I'm trying to solve the following question:
Given an array nums of distinct integers, return all the possible permutations. You can return the answer in any order.
I've implemented a solution using backtracking that prints all the permutations perfectly. However, when I try to append each permutation to a list and store the result, it doesn't work.

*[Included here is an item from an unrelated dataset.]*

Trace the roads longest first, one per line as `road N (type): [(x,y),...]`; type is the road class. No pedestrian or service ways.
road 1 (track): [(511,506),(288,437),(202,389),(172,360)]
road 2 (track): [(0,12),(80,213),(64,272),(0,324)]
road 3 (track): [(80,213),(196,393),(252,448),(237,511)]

Here is my code in Python:
Function to store all permutations of list:
def myRec(nums, l, r, ans_list):
if(l == r):
#print(nums) (this works perfectly!)
ans_list.append(nums) #this does not
return
for i in range(l, r+1):
nums[i], nums[l] = nums[l], nums[i]
myRec(nums, l+1, r, ans_list)
nums[i], nums[l] = nums[l], nums[i]
Function to return the list of permutations:
def permute(nums: List[int]) -> List[List[int]]:
ans_list = []
myRec(nums, 0, len(nums)-1, ans_list)
return ans_list
However, for some reason when I run this it overwrites all the elements in ans_list with the most recent permutation of nums:
Expected output:
[[1, 2, 3], [1, 3, 2], [2, 1, 3], [2, 3, 1], [3, 2, 1], [3, 1, 2]]
Actual output:
[[1, 2, 3], [1, 2, 3], [1, 2, 3], [1, 2, 3], [1, 2, 3], [1, 2, 3]]
What am I doing wrong?
ans_list.append(nums)
This will just add the reference to the same list over and over again to the answer list. What you want is to capture a snapshot of the list at that point in time. You can do that by making a copy of the list.
def myRec(nums, l, r, ans_list):
if l == r:
ans_list.append(nums.copy()) # add a copy of the list
return
for i in range(l, r + 1):
nums[i], nums[l] = nums[l], nums[i]
myRec(nums, l + 1, r, ans_list)
nums[i], nums[l] = nums[l], nums[i]
Which works as expected:
[[1, 2, 3], [1, 3, 2], [2, 1, 3], [2, 3, 1], [3, 2, 1], [3, 1, 2]]
Note: if you have nested objects in your list, you might need to deepcopy the list instead.